A Waltz Past Charleston

UCLA: Revved-up Bruins boldly take the lead and dominate the floor in a 109-75 victory.

March 14, 1997|TIM KAWAKAMI | TIMES STAFF WRITER

AUBURN HILLS, Mich. — In gear, under control, and roaring, the UCLA machine sounded an all-too-audible warning Thursday:

Find a way to slow the Bruins, or get flattened.

Without an answer for the Bruin battering ram, Charleston Southern got steamrollered and thunder-slammed, 109-75, in a first-round Midwest Regional game at the Palace of Auburn Hills.

As freezing rain coated the streets outside, Jelani McCoy started the Bruin storm with several quick power dunks, Cameron Dollar and J.R. Henderson kept it going, and, a year after getting upended by Princeton in the first round, the No. 2-seeded Bruins went flying into the NCAA tournament's second round Saturday against fast-paced No. 7 Xavier.

"People probably think, 'UCLA is supposed to beat them by 30, they're the 15 seed,' " said Charles O'Bannon, who scored 13 of his 14 points in the Bruins' blistering, 53-point first half.

"Our message is that we're bringing it every night--if you're going to play us, you better lace 'em up, because we're going to lace 'em up tight, and see who wins.

"We're playing with so much confidence in each other right now, we know it's going to be hard for someone to beat us."

The 109-point total was the most UCLA has scored in an NCAA tournament game since the 1974 Bruins put up 111 in a triple-overtime victory over Rutgers in the West Regional semifinals.

For the Bruins, who have won 10 in a row and are 22-7 overall, this was a rare chance for some free-flowing basketball, and a chance to relax in the second half after playing five consecutive tight games to close the regular season.

UCLA Coach Steve Lavin started pulling his regulars with 13:36 left to play, and emptied his bench with more than five minutes remaining.

"We don't get a lot of chances to run, especially in the Pac-10, where most of the teams pack it in against us," said Dollar, who had 15 points and four steals, raising his total to 77 and breaking Tyus Edney's two-year-old single-season UCLA steal mark.

"With all the athletes we've got, if you want to run with us, it's going to be tough for you."
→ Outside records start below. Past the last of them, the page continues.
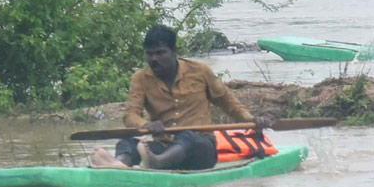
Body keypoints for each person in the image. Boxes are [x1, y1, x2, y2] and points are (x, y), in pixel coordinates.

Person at [91, 25, 267, 170]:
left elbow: (227, 102)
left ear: (175, 51)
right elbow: (130, 115)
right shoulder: (140, 79)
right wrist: (146, 125)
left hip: (201, 148)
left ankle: (157, 163)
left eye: (160, 53)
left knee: (188, 136)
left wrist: (251, 120)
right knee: (127, 144)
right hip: (164, 146)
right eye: (150, 54)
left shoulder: (200, 71)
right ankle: (118, 166)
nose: (154, 59)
Charleston Southern (17-13), the Big South champion, fell behind early, crept relatively close a couple of times in the first half on the back of Brett Larrick's huge game (32 points overall), but, after halftime, never got closer than 12 points before the deluge.

UCLA outrebounded the Buccaneers, 58-30.

It was the Bruins' biggest margin of victory this season, the game really never in doubt, and, for UCLA, a chance to rev the motor before some tougher times ahead.
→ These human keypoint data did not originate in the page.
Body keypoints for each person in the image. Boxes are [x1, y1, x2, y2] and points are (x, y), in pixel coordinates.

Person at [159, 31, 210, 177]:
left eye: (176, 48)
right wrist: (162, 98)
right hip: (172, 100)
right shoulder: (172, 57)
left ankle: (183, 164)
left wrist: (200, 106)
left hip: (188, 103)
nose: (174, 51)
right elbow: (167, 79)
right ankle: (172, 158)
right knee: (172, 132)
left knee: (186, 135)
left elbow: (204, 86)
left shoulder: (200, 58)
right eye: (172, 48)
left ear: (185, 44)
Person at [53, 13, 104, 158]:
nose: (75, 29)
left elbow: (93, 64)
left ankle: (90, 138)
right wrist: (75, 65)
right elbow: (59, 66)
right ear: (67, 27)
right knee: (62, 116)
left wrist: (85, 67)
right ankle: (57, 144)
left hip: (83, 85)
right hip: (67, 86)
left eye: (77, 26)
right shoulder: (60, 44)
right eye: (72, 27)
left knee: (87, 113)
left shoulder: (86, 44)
"Even though we've been winning, we knew we could play better," said Toby Bailey, who had 14 points, a season-high nine rebounds and eight assists in 28 minutes. "We wanted to play 40 minutes, instead of letting down in the first 10 minutes and having to come back the rest of the game."

McCoy was most responsible for the Bruins' 11-0 bolt to start the game, scoring on a post move on the first possession, and slapping down two offensive-rebound put-back slams in the first nine minutes.
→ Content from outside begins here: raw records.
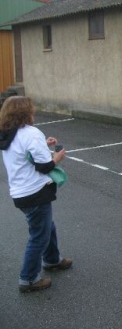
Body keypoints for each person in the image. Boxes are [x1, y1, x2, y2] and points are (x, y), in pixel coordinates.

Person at [0, 96, 72, 293]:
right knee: (38, 235)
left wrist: (43, 143)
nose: (34, 112)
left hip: (20, 193)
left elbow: (24, 154)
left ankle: (52, 259)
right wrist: (57, 157)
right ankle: (28, 279)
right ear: (25, 112)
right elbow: (44, 166)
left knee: (47, 226)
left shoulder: (8, 133)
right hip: (34, 192)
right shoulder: (30, 133)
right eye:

He tied a career high with 21 points--in only 24 minutes--and grabbed eight rebounds, five on the offensive boards.

"I knew when he got those slams, Jelani would show up tonight," said Henderson, who chipped in 21 points and nine rebounds. "When he's going like that, crashing the offensive glass, it just opens up lanes for everyone else.

"When he's having a bad game, they don't really have to guard him as much, and they can help on the rest of us."

With UCLA off to such a rolling start, Charleston Southern basically abandoned any thoughts of trying to slow it down.

"We dug ourselves a hole," Charleston Southern Coach Tom Conrad said. "You need to think you can play with these guys; if you don't, why show up? We made some runs at times, but we just didn't buckle down on defense."

UCLA made 22 of its 35 first-half shot attempts (62.9%) and outrebounded the Buccaneers, 26-18, with Henderson grabbing seven and O'Bannon six, then opened a 20-point lead with 15:07 left in the game.

Lavin and Dollar, though, thought the Bruins were going too fast in the early going, and threatening to scramble out of control.

"I was so pumped up and ready to play, I got out there and I was going so fast, I was like wild," Dollar said. "At halftime, I came into the locker room, and I could feel my heart beating so fast. I had to tell myself, 'All right, Dollar, calm down, get a hold of yourself.'

"I think we played more under control in the second half, and it showed."